▸ **REQUEST**: Pictures stay out of your copy, but everything else in the records below must be repeated exactly.

(Beginning of EXTRACTED MATERIAL)

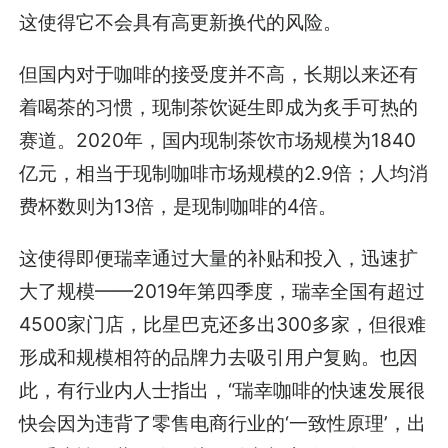
这使得它不会具有高更新换代的风险。
但国内对于咖啡的接受度并不高，长期以来还有
着喝茶的习惯，现制茶饮诞生即成为炙手可热的
赛道。2020年，国内现制茶饮市场规模为1840
亿元，相当于现制咖啡市场规模的2.9倍；人均消
费杯数则为13倍，是现制咖啡的4倍。
这使得即便瑞幸通过大量的补贴和投入，迅速扩
大了规模——2019年第四季度，瑞幸全国有超过
4500家门店，比星巴克还多出300多家，但很难
形成和规模相符的品牌力去吸引用户复购。也因
此，有行业内人士指出，“瑞幸咖啡的快速发展很
快会因为违背了零售电商行业的‘一致性原理’，出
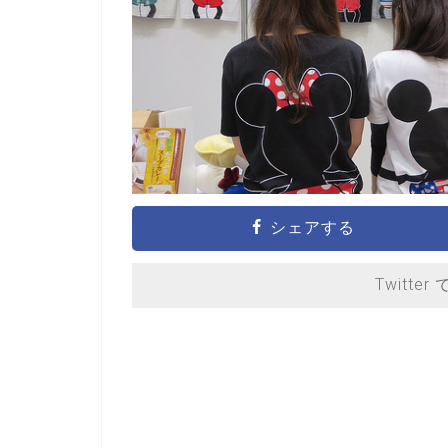
シェアする
Twitter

(End of EXTRACTED MATERIAL)

▸ **TASK SOLUTION**:
这使得它不会具有高更新换代的风险。
但国内对于咖啡的接受度并不高，长期以来还有
着喝茶的习惯，现制茶饮诞生即成为炙手可热的
赛道。2020年，国内现制茶饮市场规模为1840
亿元，相当于现制咖啡市场规模的2.9倍；人均消
费杯数则为13倍，是现制咖啡的4倍。
这使得即便瑞幸通过大量的补贴和投入，迅速扩
大了规模——2019年第四季度，瑞幸全国有超过
4500家门店，比星巴克还多出300多家，但很难
形成和规模相符的品牌力去吸引用户复购。也因
此，有行业内人士指出，“瑞幸咖啡的快速发展很
快会因为违背了零售电商行业的‘一致性原理’，出
シェアする
Twitter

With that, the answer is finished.